> Consegna: Prosegui il brano sulla coltivazione del bambù in Italia, ripartendo subito dopo la sua ultima frase.

> Brano estratto:
┌──
Queste caratteristiche, unite ad un sistema di coltivazione collaudato e assistito dal Consorzio Bambù Italia, impegnato nella valorizzazione del prodotto e nel supporto agli operatori, rendono il bambù una solida opportunità di investimento. «Dopo una fase di progettazione, durata alcuni anni e partita in pratica da zero con l’individuazione della varietà più adatta e gli studi di fattibilità, lo scorso inverno è cominciata la ricerca dei terreni», racconta Massimiliano Colombo, commerciale da sempre impegnato su temi di avanguardia, dall’ecologia al riciclo, che ha seguito l’iniziativa sin dagli inizi. «Ad oggi – dice – in tutta Italia abbiamo chiuso contratti per 350 ettari, da nord a sud, con Puglia e Marche che si stanno dimostrando le aree più vivaci». Anche in Bergamasca però qualcosa si sta muovendo e a settembre si effettueranno i primi impianti di bambù Moso su circa dieci ettari complessivi, in appezzamenti dislocati in zone diverse della provincia. «Sono numeri destinati ad aggiornarsi rapidamente – precisa Colombo – anche perché ci sono già altri contatti in corso. Le potenzialità sono alte, la falsa credenza da sfatare è che per far crescere il bambù servano terreni paludosi, in realtà è una pianta molto rustica, che ben si adatta a diversi suoli. Anche il timore dell’invasività va rivisto, dal momento che può essere contenuta con semplici soluzioni».
└──
> Dati di partenza:
┌──
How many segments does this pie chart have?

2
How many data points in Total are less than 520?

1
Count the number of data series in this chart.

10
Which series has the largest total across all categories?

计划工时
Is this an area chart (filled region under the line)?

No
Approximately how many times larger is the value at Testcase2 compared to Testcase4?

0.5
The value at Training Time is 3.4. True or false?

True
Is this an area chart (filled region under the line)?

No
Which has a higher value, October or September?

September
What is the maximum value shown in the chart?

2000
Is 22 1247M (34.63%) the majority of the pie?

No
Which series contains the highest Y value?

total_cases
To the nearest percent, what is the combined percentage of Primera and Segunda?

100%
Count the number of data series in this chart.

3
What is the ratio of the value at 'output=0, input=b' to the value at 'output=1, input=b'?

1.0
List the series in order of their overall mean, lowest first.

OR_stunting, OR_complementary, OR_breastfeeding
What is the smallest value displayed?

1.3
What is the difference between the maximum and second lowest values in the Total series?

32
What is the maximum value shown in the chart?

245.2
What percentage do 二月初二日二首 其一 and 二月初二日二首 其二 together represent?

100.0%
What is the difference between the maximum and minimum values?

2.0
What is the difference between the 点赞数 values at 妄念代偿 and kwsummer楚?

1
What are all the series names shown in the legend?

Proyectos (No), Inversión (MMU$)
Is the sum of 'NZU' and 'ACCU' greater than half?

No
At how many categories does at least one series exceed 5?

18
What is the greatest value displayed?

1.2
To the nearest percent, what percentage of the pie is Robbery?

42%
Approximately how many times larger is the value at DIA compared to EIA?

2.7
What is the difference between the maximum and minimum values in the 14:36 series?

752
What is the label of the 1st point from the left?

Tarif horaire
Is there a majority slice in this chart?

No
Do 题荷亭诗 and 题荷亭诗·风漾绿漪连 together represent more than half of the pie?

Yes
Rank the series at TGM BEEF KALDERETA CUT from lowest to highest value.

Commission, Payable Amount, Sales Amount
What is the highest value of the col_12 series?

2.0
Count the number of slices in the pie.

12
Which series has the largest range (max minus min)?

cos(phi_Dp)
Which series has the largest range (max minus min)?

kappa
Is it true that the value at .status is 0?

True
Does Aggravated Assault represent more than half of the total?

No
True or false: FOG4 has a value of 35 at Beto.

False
└──
> Risposta scritta:
La sfida ad una rivoluzione nei campi è rivolta agli agricoltori professionali, ma pure agli agriturismi (che possono trovare interessanti applicazioni anche in chiave di fattoria didattica), ai privati che abbiano a disposizione almeno mezzo ettaro di terreno, alle amministrazioni comunali che possono, ad esempio, recuperare porzioni di territorio marginali e renderle una risorsa ecologica, economica ed occupazionale. Più in generale, la filiera e l’organizzazione messi a punto da OnlyMoso sono tali da rendere la coltivazione di bambù una nuova opportunità di investimento per imprenditori alla ricerca di strade innovative, che permettono di coniugare il ritorno economico con valori fondamentali come la creazione di lavoro, il made in Italy e la sostenibilità ambientale. La richiesta e la versatilità del materiale fanno stimare, a bambuseto maturo e a pieno regime, un rendimento annuo attorno ai 50mila euro per ettaro. La garanzia di uno sbocco sul mercato è data dal Consorzio, che assicura a tempo illimitato il ritiro di tutte le produzioni degli associati, allocandole nelle filiere commerciali più remunerative.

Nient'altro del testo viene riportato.